Ternary MOF-Based Redox Active Sites Enabled 3D-on-2D Nanoarchitectured Battery-Type Electrodes for High-Energy-Density Supercapatteries

Designing rationally combined metal-organic frameworks (MOFs) with multifunctional nanogeometries is of significant research interest to enable the electrochemical properties in advanced energy storage devices. Herein, we explored a new class of binderfree dual-layered Ni-Co-Mn-based MOFs (NCM-based MOFs) with three-dimensional (3D)-on-2D nanoarchitectures through a polarityinduced solution-phase method for high-performance supercapatteries. The hierarchical NCM-based MOFs having grown on nickel foam exhibit a battery-type charge storage mechanism with superior areal capacity (1311.4 mu Ah -cm-2 at 5 mA cm-2), good rate capability (61.8%; 811.67 mu Ah -cm-2 at 50 mA cm-2), and an excellent cycling durability. The superior charge storage properties are ascribed to the synergistic features, higher accessible active sites of dual-layered nanogeometries, and exalted redox chemistry of multi metallic guest species, respectively. The bilayered NCM-based MOFs are further employed as a battery-type electrode for the fabrication of supercapattery paradigm with biomass-derived nitrogen/oxygen doped porous carbon as a negative electrode, which demonstrates excellent capacity of 1.6 mAh -cm-2 along with high energy and power densities of 1.21 mWh -cm-2 and 32.49 mW -cm-2, respectively.

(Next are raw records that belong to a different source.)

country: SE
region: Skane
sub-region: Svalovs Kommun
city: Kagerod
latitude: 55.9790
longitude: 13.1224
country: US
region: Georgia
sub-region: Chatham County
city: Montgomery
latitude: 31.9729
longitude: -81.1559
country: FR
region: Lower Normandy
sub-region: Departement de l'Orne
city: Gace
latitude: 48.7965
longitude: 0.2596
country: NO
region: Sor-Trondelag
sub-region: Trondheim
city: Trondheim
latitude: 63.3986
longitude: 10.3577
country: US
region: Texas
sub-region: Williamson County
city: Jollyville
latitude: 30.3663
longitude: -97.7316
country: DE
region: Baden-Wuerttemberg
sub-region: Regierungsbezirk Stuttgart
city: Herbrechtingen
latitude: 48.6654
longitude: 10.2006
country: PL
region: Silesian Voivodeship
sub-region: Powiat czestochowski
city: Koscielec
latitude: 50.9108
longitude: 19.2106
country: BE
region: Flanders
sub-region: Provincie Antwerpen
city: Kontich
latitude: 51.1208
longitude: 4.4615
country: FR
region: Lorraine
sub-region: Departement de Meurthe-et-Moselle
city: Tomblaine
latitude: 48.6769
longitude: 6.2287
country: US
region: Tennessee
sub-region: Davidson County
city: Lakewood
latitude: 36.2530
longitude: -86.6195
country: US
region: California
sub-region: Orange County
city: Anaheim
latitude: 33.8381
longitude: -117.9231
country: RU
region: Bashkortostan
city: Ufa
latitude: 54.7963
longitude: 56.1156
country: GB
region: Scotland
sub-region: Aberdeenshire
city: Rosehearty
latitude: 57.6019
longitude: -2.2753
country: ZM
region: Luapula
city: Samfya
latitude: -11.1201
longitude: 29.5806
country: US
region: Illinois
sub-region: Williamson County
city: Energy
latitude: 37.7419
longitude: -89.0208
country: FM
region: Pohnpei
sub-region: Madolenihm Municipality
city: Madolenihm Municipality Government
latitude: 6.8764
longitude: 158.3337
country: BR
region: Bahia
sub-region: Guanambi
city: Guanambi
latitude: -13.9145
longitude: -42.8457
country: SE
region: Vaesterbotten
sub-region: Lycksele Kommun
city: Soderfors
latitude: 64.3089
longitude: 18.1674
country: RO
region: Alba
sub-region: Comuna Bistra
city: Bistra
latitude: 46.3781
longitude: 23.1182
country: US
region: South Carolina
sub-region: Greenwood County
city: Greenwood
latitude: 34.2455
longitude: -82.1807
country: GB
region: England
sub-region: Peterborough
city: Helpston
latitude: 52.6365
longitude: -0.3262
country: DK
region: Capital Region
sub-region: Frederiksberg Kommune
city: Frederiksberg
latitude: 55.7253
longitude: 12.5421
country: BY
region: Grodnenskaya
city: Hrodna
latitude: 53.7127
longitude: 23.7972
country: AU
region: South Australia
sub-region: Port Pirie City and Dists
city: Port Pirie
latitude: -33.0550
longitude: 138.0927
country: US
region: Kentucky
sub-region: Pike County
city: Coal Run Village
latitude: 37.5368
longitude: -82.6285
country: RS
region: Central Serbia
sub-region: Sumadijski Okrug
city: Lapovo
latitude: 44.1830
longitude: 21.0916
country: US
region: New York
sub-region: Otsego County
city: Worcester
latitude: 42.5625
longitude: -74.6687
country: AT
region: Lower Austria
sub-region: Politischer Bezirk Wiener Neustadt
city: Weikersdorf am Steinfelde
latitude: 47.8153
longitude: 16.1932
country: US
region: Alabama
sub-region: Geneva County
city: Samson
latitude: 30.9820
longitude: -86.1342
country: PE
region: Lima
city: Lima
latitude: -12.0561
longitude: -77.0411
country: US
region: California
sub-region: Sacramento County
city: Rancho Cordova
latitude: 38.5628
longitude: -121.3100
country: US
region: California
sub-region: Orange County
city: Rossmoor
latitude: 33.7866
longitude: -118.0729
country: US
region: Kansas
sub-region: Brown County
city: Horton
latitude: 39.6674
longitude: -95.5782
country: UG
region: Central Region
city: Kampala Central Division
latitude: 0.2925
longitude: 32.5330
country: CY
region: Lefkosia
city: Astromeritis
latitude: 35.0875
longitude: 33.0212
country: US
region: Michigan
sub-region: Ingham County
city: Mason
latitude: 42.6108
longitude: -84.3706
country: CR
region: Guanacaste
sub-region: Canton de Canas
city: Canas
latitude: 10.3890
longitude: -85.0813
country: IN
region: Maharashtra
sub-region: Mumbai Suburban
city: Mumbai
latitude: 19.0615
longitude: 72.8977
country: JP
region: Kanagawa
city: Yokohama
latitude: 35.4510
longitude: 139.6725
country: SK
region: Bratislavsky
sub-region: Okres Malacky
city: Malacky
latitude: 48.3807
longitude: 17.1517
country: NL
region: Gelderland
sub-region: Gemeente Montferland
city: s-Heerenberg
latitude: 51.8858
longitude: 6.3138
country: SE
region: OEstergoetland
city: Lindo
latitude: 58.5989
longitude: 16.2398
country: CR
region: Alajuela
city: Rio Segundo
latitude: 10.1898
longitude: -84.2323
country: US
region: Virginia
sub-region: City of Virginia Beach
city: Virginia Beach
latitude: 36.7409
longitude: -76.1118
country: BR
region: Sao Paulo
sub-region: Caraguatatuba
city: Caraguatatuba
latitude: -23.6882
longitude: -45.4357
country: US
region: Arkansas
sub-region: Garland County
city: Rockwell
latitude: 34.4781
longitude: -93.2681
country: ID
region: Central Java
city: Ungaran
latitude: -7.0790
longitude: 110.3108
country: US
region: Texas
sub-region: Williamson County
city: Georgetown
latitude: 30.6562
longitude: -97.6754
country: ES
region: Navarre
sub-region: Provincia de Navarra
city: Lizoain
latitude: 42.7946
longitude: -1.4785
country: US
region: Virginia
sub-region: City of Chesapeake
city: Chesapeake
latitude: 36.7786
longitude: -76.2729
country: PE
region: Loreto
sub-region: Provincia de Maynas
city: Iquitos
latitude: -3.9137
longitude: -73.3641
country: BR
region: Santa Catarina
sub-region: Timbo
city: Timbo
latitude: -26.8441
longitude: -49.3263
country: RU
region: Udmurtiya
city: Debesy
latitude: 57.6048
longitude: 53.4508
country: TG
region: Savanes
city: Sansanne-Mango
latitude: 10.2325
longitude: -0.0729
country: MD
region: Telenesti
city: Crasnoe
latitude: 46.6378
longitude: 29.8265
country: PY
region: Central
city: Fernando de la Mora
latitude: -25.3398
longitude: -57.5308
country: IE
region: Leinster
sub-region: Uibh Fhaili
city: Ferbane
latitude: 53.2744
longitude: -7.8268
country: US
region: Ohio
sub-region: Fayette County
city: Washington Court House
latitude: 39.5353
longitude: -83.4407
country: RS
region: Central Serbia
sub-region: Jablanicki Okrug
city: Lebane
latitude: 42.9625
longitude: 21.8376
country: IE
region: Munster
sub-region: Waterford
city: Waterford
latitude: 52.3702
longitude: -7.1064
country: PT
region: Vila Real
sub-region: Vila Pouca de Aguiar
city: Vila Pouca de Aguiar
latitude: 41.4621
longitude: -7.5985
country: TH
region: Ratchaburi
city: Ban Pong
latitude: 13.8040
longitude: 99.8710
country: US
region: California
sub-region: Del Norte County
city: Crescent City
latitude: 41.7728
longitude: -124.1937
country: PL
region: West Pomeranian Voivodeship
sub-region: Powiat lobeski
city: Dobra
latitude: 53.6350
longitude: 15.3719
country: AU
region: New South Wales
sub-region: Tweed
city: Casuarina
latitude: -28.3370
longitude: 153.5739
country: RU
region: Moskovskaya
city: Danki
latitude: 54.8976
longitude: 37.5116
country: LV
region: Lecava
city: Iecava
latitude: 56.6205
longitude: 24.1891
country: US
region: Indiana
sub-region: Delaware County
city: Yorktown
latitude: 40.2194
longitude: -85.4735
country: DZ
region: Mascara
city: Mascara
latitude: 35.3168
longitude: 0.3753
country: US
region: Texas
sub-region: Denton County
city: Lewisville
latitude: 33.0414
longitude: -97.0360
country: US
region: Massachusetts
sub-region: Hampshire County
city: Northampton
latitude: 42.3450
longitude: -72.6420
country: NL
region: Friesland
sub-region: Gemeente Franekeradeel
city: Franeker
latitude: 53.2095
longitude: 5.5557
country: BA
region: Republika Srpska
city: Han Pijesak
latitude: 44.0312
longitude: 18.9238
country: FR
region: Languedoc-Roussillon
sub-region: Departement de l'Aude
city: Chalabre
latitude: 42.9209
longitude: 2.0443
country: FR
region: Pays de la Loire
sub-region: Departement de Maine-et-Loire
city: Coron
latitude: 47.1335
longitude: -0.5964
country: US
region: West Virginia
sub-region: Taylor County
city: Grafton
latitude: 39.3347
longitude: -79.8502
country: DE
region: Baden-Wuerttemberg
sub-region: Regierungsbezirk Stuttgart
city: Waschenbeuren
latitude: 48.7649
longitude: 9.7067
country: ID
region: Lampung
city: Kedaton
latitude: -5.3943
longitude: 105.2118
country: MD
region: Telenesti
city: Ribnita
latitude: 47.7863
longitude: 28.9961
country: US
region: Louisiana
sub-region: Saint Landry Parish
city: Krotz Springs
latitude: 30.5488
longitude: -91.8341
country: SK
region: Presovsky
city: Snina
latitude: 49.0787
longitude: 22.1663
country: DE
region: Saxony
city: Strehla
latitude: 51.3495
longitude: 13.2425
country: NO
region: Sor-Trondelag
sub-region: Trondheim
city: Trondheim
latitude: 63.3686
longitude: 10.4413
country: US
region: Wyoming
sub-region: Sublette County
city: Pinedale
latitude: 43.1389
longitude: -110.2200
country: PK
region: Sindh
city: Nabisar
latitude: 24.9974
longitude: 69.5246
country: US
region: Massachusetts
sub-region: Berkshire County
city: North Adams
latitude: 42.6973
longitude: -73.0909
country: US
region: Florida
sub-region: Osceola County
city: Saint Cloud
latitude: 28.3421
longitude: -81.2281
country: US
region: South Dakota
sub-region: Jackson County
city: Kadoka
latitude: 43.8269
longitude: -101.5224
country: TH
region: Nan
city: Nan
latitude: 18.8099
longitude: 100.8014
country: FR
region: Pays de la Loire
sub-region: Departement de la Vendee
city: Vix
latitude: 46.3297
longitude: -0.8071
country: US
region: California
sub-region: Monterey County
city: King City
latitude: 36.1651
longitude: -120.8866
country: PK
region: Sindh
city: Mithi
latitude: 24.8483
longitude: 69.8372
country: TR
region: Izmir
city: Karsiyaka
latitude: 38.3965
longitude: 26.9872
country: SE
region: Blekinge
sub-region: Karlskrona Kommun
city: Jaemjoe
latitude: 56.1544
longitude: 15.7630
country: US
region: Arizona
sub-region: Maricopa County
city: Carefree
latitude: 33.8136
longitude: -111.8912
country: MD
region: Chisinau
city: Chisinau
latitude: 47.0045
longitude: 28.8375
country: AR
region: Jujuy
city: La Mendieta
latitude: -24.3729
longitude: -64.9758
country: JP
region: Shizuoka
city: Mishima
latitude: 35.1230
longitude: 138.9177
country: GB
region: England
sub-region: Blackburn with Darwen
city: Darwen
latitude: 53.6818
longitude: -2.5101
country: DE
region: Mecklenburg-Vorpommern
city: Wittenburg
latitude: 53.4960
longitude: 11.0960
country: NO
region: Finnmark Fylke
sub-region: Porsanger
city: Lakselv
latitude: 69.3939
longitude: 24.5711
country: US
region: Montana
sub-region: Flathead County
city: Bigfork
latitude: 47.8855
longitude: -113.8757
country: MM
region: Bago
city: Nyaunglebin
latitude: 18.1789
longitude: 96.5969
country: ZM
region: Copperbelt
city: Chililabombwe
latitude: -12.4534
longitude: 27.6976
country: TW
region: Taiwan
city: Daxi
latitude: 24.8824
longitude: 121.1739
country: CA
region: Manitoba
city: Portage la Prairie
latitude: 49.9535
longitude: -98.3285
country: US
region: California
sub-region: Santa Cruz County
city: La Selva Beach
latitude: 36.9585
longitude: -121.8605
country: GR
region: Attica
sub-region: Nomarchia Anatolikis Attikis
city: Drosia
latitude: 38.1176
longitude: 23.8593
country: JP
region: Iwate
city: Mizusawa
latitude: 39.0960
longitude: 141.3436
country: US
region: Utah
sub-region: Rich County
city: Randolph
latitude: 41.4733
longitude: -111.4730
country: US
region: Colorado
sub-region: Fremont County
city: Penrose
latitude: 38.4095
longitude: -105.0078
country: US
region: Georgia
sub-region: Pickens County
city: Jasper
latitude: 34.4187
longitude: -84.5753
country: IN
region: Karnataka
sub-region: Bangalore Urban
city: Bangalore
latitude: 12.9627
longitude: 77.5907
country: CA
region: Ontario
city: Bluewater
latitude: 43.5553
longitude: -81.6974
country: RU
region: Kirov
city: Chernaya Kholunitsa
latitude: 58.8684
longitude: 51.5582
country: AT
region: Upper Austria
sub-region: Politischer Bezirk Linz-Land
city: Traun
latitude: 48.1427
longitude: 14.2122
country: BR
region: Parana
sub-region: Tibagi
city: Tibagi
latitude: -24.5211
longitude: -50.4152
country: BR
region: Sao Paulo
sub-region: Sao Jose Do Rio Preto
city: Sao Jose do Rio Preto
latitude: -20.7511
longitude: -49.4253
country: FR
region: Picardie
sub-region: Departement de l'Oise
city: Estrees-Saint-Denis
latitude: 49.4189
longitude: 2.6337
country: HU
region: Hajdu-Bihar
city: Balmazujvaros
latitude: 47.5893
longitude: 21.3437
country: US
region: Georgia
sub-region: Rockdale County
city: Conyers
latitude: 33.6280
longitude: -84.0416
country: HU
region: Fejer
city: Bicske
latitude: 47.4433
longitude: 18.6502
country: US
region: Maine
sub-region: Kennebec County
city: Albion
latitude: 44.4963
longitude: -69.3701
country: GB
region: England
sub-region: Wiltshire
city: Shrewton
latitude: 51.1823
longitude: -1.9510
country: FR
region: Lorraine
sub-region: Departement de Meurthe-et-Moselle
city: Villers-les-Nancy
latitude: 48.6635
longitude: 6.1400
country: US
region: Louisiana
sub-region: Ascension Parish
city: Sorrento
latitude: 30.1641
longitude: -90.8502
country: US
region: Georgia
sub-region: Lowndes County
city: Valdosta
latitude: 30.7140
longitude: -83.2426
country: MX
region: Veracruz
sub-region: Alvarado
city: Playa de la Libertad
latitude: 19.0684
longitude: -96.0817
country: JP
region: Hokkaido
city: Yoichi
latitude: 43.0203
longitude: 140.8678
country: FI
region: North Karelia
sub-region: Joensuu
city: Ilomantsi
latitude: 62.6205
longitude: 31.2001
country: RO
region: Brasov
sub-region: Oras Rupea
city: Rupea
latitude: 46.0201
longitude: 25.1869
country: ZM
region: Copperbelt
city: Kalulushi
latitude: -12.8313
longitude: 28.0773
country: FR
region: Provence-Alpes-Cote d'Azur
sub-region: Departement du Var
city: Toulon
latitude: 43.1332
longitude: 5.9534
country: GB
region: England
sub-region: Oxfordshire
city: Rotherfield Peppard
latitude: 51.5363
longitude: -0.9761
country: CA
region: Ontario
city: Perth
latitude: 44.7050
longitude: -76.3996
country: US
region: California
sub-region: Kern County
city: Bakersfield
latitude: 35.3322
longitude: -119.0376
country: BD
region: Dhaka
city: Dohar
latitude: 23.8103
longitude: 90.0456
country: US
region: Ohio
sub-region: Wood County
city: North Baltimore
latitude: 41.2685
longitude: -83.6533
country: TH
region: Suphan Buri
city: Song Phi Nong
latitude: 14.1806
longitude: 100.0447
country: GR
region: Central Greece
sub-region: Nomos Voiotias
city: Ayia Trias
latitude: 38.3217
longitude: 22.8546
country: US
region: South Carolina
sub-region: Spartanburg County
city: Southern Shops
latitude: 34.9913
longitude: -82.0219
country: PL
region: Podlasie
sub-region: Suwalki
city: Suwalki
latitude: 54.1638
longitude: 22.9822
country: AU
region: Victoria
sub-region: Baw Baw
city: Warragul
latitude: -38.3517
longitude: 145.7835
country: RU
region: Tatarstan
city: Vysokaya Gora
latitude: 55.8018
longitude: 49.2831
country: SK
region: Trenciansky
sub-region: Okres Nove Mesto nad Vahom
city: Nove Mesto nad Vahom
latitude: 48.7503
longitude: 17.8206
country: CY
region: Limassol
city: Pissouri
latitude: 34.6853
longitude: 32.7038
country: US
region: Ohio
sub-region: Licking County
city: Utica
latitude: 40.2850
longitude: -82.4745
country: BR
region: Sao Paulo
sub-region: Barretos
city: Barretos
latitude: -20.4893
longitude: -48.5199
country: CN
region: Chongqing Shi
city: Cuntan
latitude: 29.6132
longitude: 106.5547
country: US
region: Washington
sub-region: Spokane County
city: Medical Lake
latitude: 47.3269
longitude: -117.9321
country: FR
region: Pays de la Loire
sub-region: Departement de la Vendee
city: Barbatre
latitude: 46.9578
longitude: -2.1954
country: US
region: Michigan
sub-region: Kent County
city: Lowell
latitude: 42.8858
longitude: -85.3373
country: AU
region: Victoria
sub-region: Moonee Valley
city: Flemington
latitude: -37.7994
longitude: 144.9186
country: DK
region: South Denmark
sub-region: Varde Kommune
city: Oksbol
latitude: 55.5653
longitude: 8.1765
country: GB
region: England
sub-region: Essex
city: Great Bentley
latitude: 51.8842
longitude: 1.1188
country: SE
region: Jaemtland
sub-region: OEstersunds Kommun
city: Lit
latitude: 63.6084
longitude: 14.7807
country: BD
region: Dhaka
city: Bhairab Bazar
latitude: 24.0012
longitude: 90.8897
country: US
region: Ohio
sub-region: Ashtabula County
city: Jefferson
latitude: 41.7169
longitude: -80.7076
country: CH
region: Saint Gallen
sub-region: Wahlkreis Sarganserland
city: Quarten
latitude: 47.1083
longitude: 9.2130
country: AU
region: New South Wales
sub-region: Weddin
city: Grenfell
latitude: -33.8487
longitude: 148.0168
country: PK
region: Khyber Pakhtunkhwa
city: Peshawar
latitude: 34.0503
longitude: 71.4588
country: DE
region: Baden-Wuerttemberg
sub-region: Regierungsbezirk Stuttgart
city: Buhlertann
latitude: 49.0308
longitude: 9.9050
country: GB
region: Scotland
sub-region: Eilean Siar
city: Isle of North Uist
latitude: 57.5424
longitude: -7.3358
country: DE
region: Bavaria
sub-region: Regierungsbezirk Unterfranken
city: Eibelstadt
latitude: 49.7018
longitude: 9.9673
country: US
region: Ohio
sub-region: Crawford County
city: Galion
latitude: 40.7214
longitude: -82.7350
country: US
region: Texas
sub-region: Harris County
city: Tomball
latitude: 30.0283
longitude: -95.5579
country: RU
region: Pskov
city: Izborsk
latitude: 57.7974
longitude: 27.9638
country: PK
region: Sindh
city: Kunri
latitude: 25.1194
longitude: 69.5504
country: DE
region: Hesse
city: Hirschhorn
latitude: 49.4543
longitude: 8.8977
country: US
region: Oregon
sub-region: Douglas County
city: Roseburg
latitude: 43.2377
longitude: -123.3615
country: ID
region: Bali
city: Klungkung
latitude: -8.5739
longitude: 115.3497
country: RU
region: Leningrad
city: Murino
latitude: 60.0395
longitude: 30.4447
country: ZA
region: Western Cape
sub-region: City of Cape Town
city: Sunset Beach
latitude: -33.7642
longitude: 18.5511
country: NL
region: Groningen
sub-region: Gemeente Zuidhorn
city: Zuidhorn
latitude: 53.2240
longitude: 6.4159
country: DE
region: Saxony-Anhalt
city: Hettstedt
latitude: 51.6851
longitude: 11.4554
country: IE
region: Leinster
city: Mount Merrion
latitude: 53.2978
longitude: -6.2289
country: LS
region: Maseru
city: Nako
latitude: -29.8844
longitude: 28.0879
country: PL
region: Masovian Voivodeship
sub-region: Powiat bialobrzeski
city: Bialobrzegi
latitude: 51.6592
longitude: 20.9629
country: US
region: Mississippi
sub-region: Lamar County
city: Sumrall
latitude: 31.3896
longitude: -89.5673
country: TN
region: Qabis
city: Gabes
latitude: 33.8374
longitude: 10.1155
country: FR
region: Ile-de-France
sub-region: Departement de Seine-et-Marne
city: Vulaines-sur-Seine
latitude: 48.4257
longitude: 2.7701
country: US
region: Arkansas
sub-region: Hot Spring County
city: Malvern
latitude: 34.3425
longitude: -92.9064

Following, the MOF-based supercapattery was further assembled with a renewable solar power harvester to use as a self-charging station for various portable electronic applications.

Automated summary

Designing rational combined metal-organic frameworks (MOFs) with multifunctional nanogeometries is crucial for enhancing the electrochemical properties in energy storage devices. In this study, a new class of dual-layered Ni-Co-Mn-based MOFs with high-performance capabilities was explored, showcasing superior charge storage properties and excellent cycling durability. These MOFs were further used as electrodes for supercapattery devices, achieving high energy and power densities when combined with biomass-derived nitrogen/oxygen doped porous carbon as the negative electrode.